Material supplied Start Marker

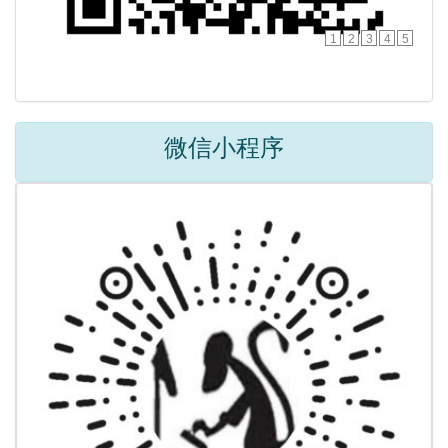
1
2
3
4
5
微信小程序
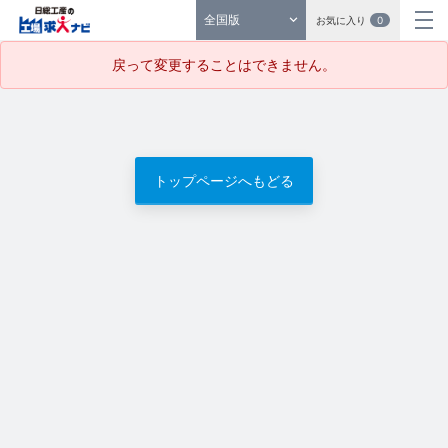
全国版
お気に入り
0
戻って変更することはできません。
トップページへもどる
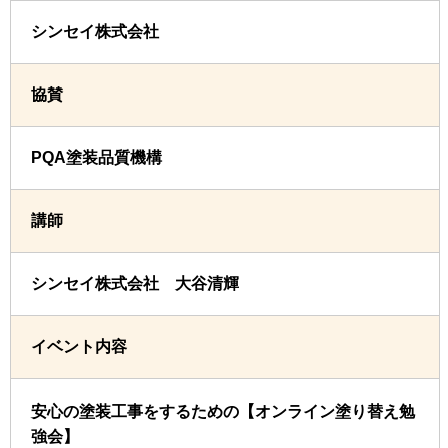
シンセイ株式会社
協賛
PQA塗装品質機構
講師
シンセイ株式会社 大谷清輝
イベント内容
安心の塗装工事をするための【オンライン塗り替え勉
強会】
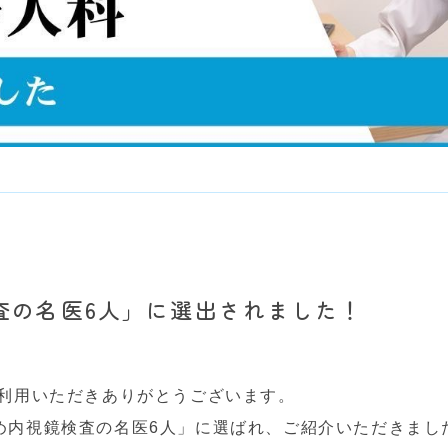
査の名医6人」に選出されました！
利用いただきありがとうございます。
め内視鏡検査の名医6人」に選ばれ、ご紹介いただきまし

Material supplied End Marker
Material supplied Start Marker

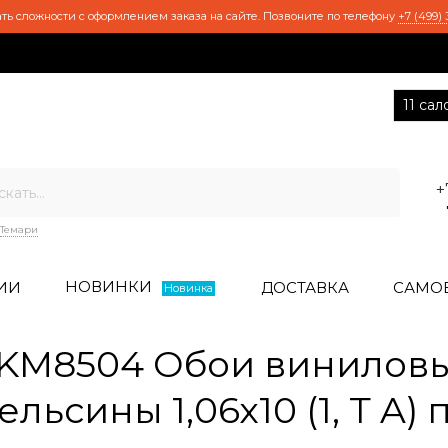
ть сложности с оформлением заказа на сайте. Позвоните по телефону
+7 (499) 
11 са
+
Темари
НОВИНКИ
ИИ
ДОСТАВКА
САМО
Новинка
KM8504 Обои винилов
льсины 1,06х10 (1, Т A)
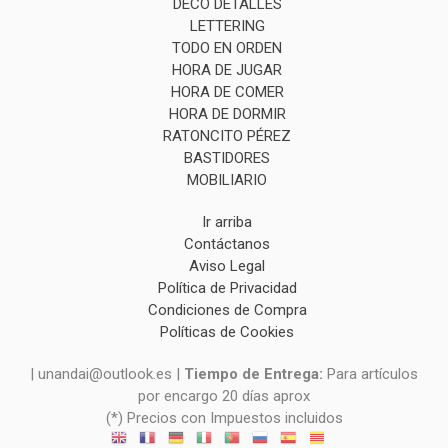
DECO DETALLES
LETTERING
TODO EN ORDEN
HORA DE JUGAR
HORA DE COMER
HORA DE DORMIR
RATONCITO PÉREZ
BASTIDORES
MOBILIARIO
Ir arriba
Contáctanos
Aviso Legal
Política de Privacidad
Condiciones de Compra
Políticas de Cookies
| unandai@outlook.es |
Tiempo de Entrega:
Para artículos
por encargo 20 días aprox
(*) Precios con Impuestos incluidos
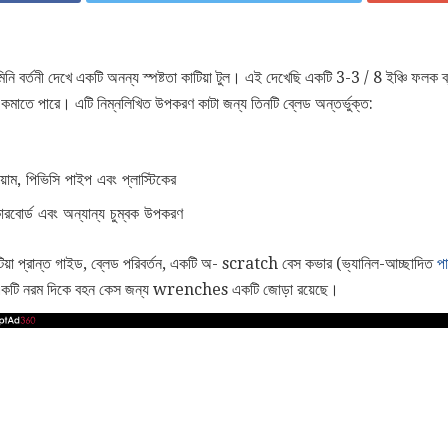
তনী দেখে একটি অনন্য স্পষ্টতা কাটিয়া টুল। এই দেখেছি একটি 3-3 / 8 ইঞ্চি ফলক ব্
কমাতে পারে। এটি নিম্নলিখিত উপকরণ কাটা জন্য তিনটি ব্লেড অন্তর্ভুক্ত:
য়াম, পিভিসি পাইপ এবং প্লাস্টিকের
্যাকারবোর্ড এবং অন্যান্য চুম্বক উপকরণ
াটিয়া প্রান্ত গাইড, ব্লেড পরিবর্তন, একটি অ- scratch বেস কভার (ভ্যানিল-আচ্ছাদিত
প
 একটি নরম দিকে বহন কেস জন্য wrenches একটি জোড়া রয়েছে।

Material supplied End Marker

**Task objective**: Give back, unchanged, the lines from the entries above, beginning at the line that has "তনী দেখে একটি" and stopping after the line that has "একটি নরম দিকে".

**Reply**:
তনী দেখে একটি অনন্য স্পষ্টতা কাটিয়া টুল। এই দেখেছি একটি 3-3 / 8 ইঞ্চি ফলক ব্
কমাতে পারে। এটি নিম্নলিখিত উপকরণ কাটা জন্য তিনটি ব্লেড অন্তর্ভুক্ত:
য়াম, পিভিসি পাইপ এবং প্লাস্টিকের
্যাকারবোর্ড এবং অন্যান্য চুম্বক উপকরণ
াটিয়া প্রান্ত গাইড, ব্লেড পরিবর্তন, একটি অ- scratch বেস কভার (ভ্যানিল-আচ্ছাদিত
প
 একটি নরম দিকে বহন কেস জন্য wrenches একটি জোড়া রয়েছে।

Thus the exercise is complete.